Segment Start: Material provided

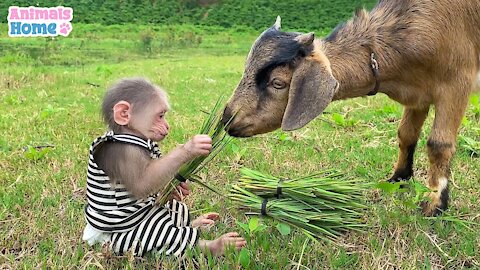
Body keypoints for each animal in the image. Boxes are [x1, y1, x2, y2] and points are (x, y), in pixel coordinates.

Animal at [82, 77, 246, 258]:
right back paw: (220, 244)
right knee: (172, 236)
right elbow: (143, 183)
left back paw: (202, 221)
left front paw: (179, 189)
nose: (167, 127)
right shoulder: (125, 153)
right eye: (160, 116)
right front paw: (192, 146)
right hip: (137, 234)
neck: (131, 135)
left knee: (179, 213)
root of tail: (97, 239)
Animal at [222, 0, 480, 215]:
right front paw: (398, 178)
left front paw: (434, 204)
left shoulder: (456, 83)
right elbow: (406, 134)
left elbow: (438, 145)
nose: (227, 118)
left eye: (278, 83)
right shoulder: (418, 95)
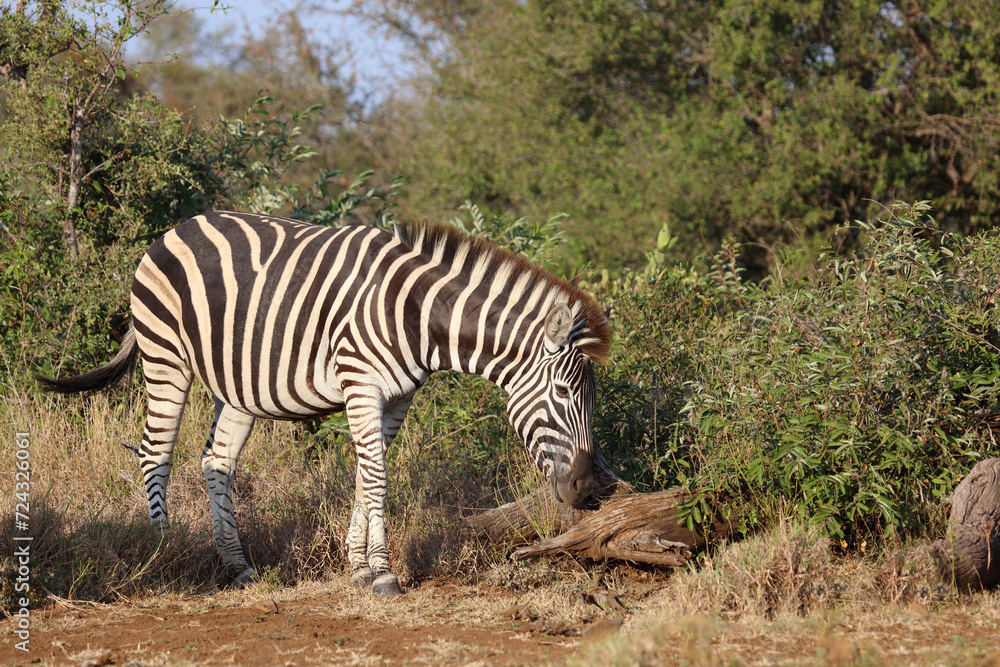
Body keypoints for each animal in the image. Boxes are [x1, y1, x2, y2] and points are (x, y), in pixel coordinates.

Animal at [39, 211, 612, 597]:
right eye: (563, 394)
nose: (587, 492)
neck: (418, 315)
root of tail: (178, 228)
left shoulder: (397, 399)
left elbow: (365, 474)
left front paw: (359, 567)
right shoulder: (361, 383)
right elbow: (376, 477)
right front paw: (383, 574)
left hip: (238, 382)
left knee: (216, 462)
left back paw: (236, 565)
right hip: (165, 356)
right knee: (155, 454)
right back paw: (165, 555)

Segment End: Material provided

About this task → Find all the lines containing "back" in the material, then copy them.

Response to the task →
right back paw: (220, 244)
left back paw: (202, 221)
left back paw: (236, 565)
right back paw: (165, 555)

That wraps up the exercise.